Activity:
Report back each line of the records that contains the string "because".

**** Data extract

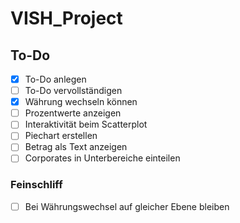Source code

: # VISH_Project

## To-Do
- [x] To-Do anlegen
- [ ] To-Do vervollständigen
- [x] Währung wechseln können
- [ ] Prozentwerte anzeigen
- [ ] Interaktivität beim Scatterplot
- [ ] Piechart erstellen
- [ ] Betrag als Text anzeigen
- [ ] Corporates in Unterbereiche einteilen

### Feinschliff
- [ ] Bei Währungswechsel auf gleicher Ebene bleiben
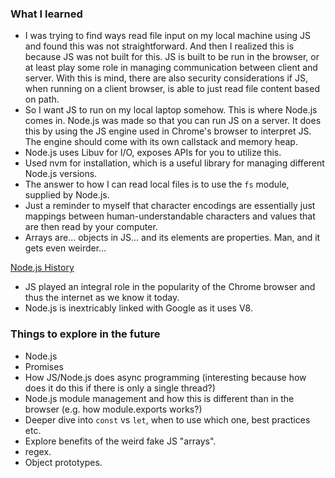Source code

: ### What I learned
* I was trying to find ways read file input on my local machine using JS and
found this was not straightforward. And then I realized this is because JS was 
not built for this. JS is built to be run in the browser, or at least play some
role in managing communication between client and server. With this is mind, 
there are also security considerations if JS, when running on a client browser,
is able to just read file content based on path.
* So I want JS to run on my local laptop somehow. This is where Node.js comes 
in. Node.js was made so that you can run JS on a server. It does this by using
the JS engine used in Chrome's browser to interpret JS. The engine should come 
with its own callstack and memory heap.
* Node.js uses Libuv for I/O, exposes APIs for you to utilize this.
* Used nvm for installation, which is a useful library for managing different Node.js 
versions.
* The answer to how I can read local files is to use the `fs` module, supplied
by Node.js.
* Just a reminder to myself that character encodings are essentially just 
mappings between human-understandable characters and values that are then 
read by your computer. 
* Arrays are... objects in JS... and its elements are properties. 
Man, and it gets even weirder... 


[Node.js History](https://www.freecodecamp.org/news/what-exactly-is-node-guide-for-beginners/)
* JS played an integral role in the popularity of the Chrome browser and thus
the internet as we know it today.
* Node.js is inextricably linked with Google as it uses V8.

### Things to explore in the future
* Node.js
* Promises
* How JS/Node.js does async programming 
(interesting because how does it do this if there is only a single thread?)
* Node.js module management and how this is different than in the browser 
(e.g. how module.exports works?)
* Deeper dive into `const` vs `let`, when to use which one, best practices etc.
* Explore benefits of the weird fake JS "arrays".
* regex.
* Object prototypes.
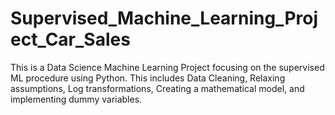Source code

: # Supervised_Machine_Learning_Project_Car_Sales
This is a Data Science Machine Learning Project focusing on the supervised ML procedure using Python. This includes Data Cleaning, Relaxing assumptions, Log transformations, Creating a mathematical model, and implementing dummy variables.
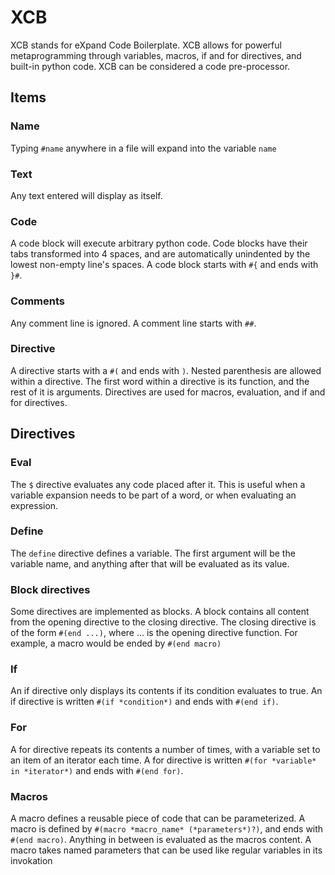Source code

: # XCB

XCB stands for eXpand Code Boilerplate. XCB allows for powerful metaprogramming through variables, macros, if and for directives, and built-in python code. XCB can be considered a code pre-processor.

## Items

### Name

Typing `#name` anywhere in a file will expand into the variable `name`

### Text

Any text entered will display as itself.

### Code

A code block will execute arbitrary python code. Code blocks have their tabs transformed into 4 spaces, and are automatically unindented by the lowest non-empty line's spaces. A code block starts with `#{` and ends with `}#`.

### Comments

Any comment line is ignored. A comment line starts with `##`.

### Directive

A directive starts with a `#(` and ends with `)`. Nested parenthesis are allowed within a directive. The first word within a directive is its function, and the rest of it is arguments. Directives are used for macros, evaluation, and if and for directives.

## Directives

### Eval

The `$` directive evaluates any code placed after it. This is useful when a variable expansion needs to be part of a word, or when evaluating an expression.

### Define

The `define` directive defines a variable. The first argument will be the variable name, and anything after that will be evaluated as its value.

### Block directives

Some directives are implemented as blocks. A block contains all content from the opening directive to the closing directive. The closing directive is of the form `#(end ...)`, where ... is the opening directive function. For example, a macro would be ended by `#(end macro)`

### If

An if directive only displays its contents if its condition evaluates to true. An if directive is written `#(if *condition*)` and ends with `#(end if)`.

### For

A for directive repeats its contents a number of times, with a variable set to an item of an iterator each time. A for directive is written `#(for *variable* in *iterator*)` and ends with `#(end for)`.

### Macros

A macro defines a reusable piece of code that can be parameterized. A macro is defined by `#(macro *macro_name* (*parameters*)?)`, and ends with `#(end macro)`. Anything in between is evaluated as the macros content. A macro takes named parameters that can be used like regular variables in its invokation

********

Output below:
found this was not straightforward. And then I realized this is because JS was 
(interesting because how does it do this if there is only a single thread?)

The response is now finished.